[Records from a data source]
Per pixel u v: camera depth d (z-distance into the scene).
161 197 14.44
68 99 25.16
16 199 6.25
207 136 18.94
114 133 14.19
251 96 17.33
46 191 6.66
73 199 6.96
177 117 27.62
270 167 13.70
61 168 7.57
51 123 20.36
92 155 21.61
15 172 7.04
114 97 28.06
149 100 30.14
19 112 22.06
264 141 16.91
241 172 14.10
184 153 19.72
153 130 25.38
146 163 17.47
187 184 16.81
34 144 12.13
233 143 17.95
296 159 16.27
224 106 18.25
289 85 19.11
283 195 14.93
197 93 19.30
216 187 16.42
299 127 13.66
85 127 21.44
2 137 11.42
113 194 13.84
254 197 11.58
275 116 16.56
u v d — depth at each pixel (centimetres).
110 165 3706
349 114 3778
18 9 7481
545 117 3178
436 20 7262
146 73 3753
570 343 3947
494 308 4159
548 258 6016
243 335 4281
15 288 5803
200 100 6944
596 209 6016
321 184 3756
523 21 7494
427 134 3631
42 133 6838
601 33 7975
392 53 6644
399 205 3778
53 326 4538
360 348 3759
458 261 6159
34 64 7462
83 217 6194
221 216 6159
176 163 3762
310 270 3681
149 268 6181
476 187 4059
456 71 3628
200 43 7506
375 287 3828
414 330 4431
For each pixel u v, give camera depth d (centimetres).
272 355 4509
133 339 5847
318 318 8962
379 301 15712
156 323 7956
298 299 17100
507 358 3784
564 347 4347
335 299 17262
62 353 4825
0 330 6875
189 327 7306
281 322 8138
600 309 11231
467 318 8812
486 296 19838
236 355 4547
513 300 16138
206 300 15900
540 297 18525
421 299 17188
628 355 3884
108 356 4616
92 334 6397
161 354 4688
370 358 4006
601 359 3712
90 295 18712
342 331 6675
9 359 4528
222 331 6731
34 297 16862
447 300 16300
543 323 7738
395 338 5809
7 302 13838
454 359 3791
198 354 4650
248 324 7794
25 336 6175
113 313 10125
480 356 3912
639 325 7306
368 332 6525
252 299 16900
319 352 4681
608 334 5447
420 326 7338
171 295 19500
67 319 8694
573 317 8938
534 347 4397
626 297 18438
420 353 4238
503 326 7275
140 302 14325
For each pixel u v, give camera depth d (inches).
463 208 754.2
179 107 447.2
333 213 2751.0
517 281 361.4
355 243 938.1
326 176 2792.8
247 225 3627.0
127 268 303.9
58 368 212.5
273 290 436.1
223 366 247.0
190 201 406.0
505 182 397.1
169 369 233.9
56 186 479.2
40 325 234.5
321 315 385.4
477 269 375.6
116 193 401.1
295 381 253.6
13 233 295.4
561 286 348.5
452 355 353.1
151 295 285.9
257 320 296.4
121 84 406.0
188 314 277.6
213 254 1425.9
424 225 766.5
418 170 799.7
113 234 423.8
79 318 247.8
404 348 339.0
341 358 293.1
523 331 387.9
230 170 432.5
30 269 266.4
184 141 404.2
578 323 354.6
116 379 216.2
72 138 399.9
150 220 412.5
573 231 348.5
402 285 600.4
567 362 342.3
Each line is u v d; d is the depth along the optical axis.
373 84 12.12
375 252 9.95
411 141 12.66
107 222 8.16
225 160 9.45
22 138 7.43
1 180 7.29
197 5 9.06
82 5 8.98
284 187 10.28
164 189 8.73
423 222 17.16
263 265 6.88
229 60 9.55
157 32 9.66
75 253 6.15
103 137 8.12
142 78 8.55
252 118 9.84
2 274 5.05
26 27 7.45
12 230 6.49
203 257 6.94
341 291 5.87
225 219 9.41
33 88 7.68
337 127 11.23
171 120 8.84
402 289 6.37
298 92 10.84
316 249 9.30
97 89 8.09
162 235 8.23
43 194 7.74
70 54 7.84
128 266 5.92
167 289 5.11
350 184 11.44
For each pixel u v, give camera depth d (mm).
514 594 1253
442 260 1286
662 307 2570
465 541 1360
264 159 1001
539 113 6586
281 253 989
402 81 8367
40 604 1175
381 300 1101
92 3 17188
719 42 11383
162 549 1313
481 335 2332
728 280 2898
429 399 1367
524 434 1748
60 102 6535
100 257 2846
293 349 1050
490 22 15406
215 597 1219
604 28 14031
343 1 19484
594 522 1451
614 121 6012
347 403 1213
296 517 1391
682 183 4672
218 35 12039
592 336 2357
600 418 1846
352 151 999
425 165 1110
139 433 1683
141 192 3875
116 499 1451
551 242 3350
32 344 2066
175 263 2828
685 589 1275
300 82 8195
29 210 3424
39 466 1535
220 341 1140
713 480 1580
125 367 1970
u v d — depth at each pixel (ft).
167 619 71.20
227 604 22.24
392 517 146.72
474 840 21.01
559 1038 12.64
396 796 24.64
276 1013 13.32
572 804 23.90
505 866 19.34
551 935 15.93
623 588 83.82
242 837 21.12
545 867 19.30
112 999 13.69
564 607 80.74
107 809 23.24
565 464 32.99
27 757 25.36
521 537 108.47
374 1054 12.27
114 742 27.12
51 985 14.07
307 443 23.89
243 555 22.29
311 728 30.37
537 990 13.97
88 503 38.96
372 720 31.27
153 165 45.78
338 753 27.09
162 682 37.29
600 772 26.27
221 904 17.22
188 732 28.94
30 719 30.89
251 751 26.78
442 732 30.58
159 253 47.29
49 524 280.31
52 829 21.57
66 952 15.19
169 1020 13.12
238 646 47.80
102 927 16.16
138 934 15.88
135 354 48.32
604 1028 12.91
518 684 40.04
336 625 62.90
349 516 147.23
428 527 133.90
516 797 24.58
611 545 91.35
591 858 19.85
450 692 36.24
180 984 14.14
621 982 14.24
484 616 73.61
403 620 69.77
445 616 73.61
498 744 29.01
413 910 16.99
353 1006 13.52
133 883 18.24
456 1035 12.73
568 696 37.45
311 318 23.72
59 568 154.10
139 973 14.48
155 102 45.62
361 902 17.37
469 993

WORK TO BE COMPLETED. The lines above, from the first through the one containing "110 165 3706", must be restated word for word, with nothing added.

SOLUTION.
Per pixel u v: camera depth d (z-distance into the scene).
161 197 14.44
68 99 25.16
16 199 6.25
207 136 18.94
114 133 14.19
251 96 17.33
46 191 6.66
73 199 6.96
177 117 27.62
270 167 13.70
61 168 7.57
51 123 20.36
92 155 21.61
15 172 7.04
114 97 28.06
149 100 30.14
19 112 22.06
264 141 16.91
241 172 14.10
184 153 19.72
153 130 25.38
146 163 17.47
187 184 16.81
34 144 12.13
233 143 17.95
296 159 16.27
224 106 18.25
289 85 19.11
283 195 14.93
197 93 19.30
216 187 16.42
299 127 13.66
85 127 21.44
2 137 11.42
113 194 13.84
254 197 11.58
275 116 16.56
u v d — depth at each pixel (centimetres).
110 165 3706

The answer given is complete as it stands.